Your assignment
Of all the entries below, only the lines from the one with "root of tail: (140, 324)" up to and including the one with "right back paw: (111, 513)" are to be duplicated exactly.

Supplied data
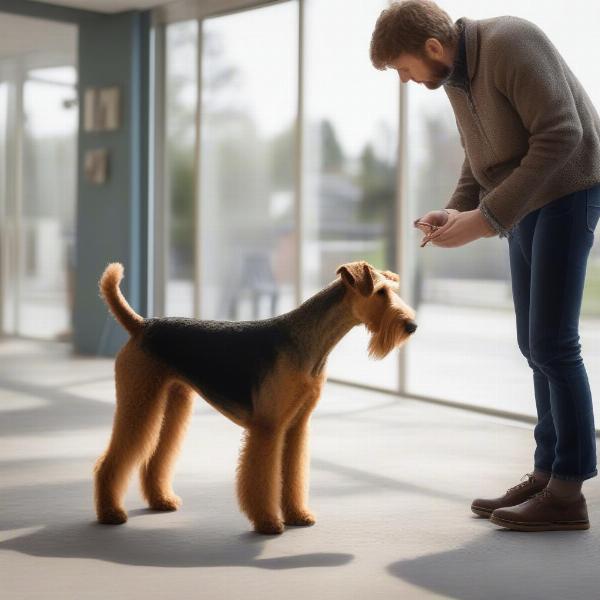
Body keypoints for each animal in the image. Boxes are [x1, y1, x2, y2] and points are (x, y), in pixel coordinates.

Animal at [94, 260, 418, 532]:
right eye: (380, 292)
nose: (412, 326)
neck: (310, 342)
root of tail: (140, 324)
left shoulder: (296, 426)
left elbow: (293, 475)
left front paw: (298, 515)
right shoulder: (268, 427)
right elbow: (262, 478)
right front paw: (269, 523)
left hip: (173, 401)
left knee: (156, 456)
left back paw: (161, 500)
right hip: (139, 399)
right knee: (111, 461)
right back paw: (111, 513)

---

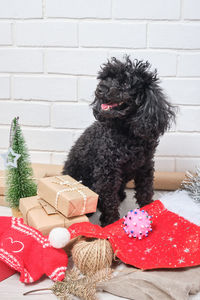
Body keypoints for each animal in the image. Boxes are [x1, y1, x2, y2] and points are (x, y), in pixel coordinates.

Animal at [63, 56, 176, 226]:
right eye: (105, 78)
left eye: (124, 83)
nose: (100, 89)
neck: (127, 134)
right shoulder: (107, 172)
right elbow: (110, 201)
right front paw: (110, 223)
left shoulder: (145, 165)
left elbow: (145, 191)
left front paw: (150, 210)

Written reply
root of tail: (140, 324)
left shoulder: (296, 426)
left elbow: (293, 475)
left front paw: (298, 515)
right shoulder: (268, 427)
right elbow: (262, 478)
right front paw: (269, 523)
left hip: (173, 401)
left knee: (156, 456)
left back paw: (161, 500)
right hip: (139, 399)
right knee: (111, 461)
right back paw: (111, 513)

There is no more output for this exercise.